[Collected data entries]
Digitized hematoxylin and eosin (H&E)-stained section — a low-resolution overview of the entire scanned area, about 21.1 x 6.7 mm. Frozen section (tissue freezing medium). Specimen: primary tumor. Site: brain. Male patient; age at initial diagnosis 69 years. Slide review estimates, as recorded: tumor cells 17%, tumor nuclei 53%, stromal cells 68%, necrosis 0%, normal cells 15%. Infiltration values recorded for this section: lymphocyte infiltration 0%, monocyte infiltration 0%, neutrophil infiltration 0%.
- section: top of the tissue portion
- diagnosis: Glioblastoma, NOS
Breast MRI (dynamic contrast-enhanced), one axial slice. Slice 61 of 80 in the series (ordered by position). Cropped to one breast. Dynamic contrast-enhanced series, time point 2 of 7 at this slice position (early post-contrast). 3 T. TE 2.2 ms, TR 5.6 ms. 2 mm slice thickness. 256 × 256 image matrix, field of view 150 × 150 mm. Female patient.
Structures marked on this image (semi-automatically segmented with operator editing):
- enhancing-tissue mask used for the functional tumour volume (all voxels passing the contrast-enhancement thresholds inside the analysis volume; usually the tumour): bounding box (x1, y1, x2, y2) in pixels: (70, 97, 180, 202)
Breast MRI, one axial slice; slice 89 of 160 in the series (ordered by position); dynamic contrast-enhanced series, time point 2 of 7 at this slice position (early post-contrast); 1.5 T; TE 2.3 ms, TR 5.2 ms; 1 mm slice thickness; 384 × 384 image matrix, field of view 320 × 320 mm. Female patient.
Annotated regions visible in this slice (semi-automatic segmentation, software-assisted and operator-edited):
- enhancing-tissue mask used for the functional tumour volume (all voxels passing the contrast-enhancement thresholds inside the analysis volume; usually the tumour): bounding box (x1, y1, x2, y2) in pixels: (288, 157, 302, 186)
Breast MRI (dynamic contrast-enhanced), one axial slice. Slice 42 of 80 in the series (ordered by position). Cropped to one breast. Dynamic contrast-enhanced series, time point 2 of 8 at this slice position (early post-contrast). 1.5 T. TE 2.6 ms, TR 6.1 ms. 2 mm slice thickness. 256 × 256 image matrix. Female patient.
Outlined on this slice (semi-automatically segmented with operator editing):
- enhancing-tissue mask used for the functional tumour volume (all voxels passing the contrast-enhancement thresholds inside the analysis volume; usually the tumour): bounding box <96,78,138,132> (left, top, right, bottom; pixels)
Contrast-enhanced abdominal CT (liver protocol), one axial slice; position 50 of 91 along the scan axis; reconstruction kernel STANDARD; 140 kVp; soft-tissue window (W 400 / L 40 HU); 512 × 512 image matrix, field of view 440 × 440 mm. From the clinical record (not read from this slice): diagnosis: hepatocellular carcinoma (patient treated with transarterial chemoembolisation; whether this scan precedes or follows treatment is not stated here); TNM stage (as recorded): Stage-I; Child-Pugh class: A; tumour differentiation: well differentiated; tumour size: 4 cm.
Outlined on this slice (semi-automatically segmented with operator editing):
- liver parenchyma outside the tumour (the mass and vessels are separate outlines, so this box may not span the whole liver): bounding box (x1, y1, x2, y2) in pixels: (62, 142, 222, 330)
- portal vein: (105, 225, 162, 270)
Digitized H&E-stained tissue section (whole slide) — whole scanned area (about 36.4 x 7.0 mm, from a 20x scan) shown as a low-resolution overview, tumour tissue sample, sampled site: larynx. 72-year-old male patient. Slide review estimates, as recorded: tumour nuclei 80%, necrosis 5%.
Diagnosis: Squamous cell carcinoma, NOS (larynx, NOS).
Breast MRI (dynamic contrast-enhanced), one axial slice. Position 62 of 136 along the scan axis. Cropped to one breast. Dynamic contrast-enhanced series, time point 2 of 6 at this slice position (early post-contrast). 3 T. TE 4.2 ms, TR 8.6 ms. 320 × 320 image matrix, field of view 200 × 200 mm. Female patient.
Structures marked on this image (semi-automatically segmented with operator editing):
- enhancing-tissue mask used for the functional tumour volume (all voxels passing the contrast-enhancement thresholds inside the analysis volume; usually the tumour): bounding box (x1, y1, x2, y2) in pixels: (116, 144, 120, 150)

■ **To do**: Using the entries above, give again exactly the lines from the line holding "97, 180, 202)" through the line holding "157, 302, 186)". Include both end lines and nothing else.

■ **Result**:
- enhancing-tissue mask used for the functional tumour volume (all voxels passing the contrast-enhancement thresholds inside the analysis volume; usually the tumour): bounding box (x1, y1, x2, y2) in pixels: (70, 97, 180, 202)
Breast MRI, one axial slice; slice 89 of 160 in the series (ordered by position); dynamic contrast-enhanced series, time point 2 of 7 at this slice position (early post-contrast); 1.5 T; TE 2.3 ms, TR 5.2 ms; 1 mm slice thickness; 384 × 384 image matrix, field of view 320 × 320 mm. Female patient.
Annotated regions visible in this slice (semi-automatic segmentation, software-assisted and operator-edited):
- enhancing-tissue mask used for the functional tumour volume (all voxels passing the contrast-enhancement thresholds inside the analysis volume; usually the tumour): bounding box (x1, y1, x2, y2) in pixels: (288, 157, 302, 186)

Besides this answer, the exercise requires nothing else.